Accueil > Mag Santé > Ma santé > "Infarctus, une question de vie": campagne nationale de sensibilisation

"Infarctus, une question de vie": campagne nationale de sensibilisation

 

Ma santé

 

Les cardiologues ont lancé mardi une campagne sur l'infarctus, alors que moins d'un Français sur deux sait identifier la douleur dans la poitrine comme alerte et, même s'il sait que chaque minute compte, que moins d'un sur trois sait qu'il faut appeler le Samu, selon une enquête Ipsos.

 

Une équipe du SAMU 21 (Côte d'Or) transportent un patient victime d'un infarctus dans le service de cardiologie d'un hôpital à Dijon le 21 novembre 2001

Source photo : Eric Feferberg [AFP/Archives]


Un défibrillateur sur le mur de l'office du tourisme de Valloire, en Haute-Savoie, en février 2008

Source photo : Jean-Pierre Clatot [AFP/Archives]


Déclinée à la radio puis à la télévision entre janvier et mars, cette campagne interpelle tout un chacun: "Et vous, où en êtes-vous côté coeur?" (www.infarctus-info.org).

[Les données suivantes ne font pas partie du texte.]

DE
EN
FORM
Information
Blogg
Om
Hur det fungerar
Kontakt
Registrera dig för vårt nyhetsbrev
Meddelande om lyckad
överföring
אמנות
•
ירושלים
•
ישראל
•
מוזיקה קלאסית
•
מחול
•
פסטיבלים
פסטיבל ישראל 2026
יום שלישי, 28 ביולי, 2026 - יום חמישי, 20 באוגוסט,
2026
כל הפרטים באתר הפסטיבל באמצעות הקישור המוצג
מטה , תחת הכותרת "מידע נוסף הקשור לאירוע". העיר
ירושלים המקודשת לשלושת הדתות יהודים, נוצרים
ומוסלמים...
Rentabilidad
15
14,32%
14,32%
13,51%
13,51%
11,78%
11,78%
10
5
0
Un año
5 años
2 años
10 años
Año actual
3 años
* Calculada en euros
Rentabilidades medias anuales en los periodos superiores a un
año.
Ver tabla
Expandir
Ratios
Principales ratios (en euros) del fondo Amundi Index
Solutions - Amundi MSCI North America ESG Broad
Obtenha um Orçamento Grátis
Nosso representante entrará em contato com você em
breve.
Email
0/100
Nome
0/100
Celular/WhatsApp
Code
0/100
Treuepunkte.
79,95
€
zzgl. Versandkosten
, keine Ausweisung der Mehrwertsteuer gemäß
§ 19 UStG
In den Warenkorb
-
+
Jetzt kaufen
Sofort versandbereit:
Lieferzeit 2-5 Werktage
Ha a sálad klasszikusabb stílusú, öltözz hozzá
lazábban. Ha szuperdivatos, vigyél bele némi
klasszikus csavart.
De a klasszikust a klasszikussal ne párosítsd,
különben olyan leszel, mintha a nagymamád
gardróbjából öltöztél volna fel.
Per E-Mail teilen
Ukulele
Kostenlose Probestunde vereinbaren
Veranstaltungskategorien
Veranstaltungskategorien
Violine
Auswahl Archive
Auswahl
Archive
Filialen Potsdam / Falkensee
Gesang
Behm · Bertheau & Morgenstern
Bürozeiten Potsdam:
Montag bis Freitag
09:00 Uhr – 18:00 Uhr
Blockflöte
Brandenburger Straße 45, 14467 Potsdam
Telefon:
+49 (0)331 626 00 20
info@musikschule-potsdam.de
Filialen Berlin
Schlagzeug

Objectif: sensibiliser aux facteurs de risques à éviter, aux bons réflexes à adopter face aux signes annonciateurs de l'infarctus et à sa prise en charge, non seulement en phase aiguë mais aussi après, pour prévenir les récidives.

Toutes les 40 minutes en moyenne une personne meurt d'infarctus en France, où l'on dénombre 100.000 nouveaux cas d'infarctus (crise cardiaque) chaque année.

En cas de crise cardiaque, marquée par une douleur intense dans la poitrine pouvant irradier à la mâchoire, à l'épaule, au bras gauche, mais aussi se manifester par une douleur apparemment digestive, un seul geste: appeler le 15, rappelle le Dr Patrick Goldstein, spécialiste des urgences.

Pourtant, seul un quart des patients atteint d'un infarctus nécessitant une "re-perfusion" (déboucher l'artère nourricière du coeur obstruée) en extrême urgence est pris en charge par le Samu en moins de 90 minutes entre l'apparition de la douleur et le traitement.

Seuls 14% de ceux qui téléphonent à leur médecin généraliste arrivent à être traités en moins de 2 heures contre 55% de ceux passant directement par le Samu. "Le temps reste en moyenne de 4h30 en France", déplore le Dr Michel Hanssen.

20 millions de Français seraient à risque de maladies cardiovasculaires, deuxième cause de mortalité chez les hommes, et première chez les femmes. Diabète, hypertension, manque d'activité physique, tabagisme, excès de graisses sanguines sont des facteurs de risque.

Six mois après l'hospitalisation pour un premier infarctus, 4 patients sur 10 ne suivent pas les recommandations de traitement de la Haute Autorité de Santé, malgré le danger de récidive.

Après un infarctus, un patient qui reste sédentaire, continue à fumer et à avoir une hygiène alimentaire inadaptée a un risque de nouvelle crise cardiaque dans les six mois multiplié par 3,8.

(Enquête Ipsos pour la firme AstraZeneca auprès d'un échantillon représentatif de 6.621 personnes de 25 ans et plus réalisée entre le 8 octobre et le 10 novembre 2010).